South Korea on Course to Have Highest Percentage of Elderly in the World

By Sofiah Song
Sofiah Song
Sofiah Song
October 8, 2021 Updated: October 8, 2021

In South Korea, marriages and birth rates are petering out year by year, resulting in an aged population that is projected to surpass that of Japan and Europe by 2045 and making the country’s aged population proportionally the largest in the world, according to official data.

South Koreans aged 65 and older made up 14.9 percent of the country’s total population in 2019 but will reach 37 percent by 2045, even higher than that of Japan, according to statistics released by the Korea Statistics Office on Sept. 2, 2019.

The office estimated that by 2067, the elderly will represent 46.5 percent of the population, which will mean South Korea will have the largest proportion of elderly people in the world.

Aging Population and Birth Rate

The Ministry of Health and Welfare said on Oct.1 that there are currently 10,935 elderly people aged over 100 in South Korea, with 2,012 people newly added this year.

As a result of improved living and medical conditions, South Korea’s life expectancy during 2015-2020 was 82.5 years, compared to the global average of 72.3 years.

In addition, it has had a trend of more deaths than births since 2020. The average number of births per woman of childbearing age in South Korea was 1.24 in 2015 and has dropped every year since, reaching 0.84 in 2020. 

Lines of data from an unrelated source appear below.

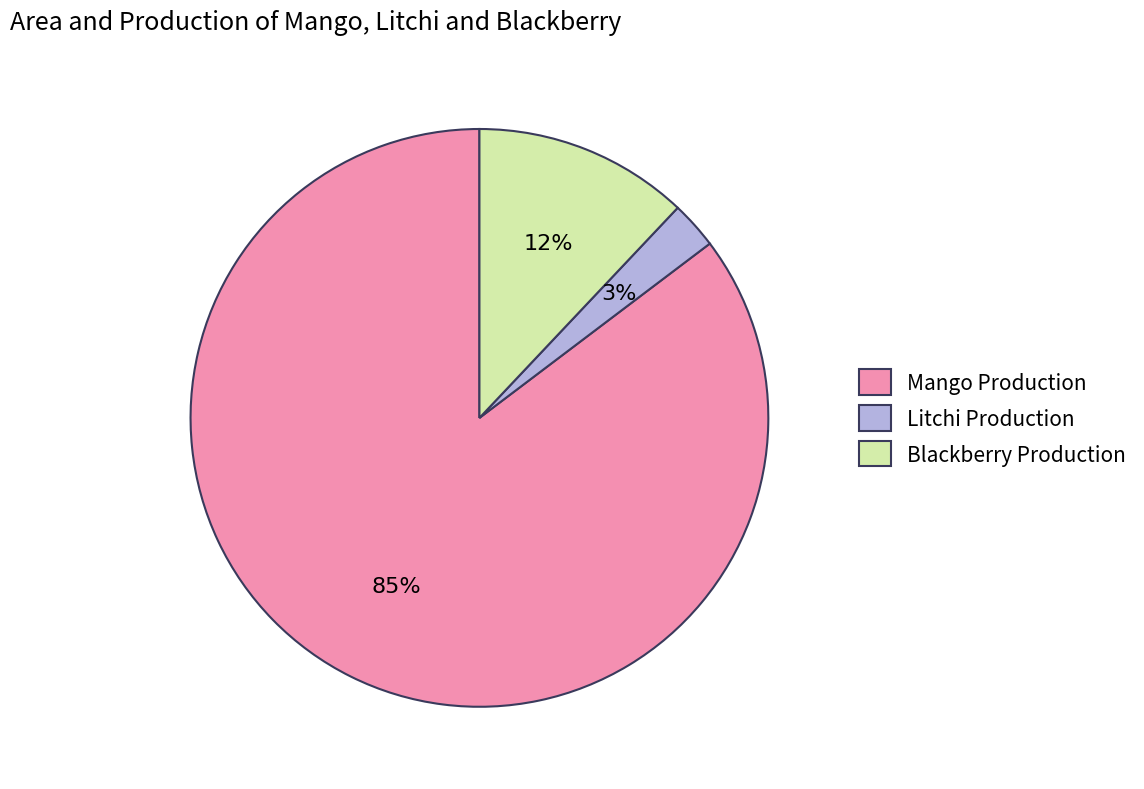

Count the number of slices in the pie.

3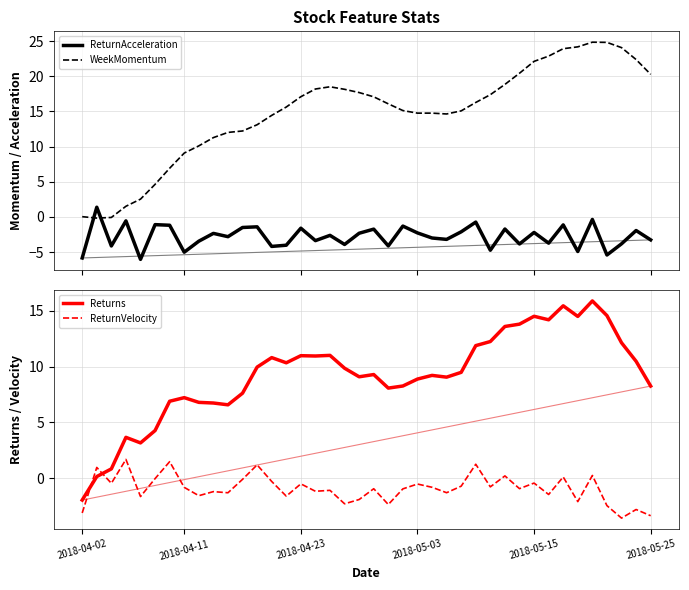

How many data points in WeekMomentum are above 16?

20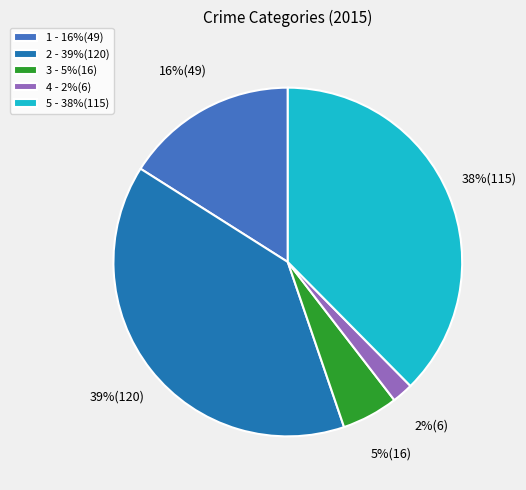

Is the sum of 4 - 2%(6) and 5 - 38%(115) greater than half?

No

It has been estimated that South Korea’s population will decline from 52 million in 2019 to 39 million in 2067, reported Newsis.

Epoch Times Photo
This picture taken on May 14, 2019, shows elderly South Korean women attending a class at a city-run library in Suncheon, south of Seoul. (Jung Yeon-je/AFP via Getty Images)

Concerns About the Youth

According to a survey conducted by Incruit, a South Korean employment portal, about 30 percent of unmarried people in Korea have no plans to get married, and more than one-third of the respondents said they would not consider having children. Among them, women are reluctant to get married and have children mostly because of the “heavy burden of childbirth and childcare after marriage,” while men are “not financially well-off.”

Seo Hyung-soo, vice chairman of the Korean Committee on Low Fertility and Aging Society, was cited by Newsis saying, “Young people’s perceptions have changed. They think that marriage and childbirth make life more precarious,” and that “it has some limitations if one only relies on government financial support.”

What newly married couples need most is “stability in employment and housing,” said Seo, adding that “the socio-economic systems of education, health, and medical care should all be improved as a whole in light of demographic changes.”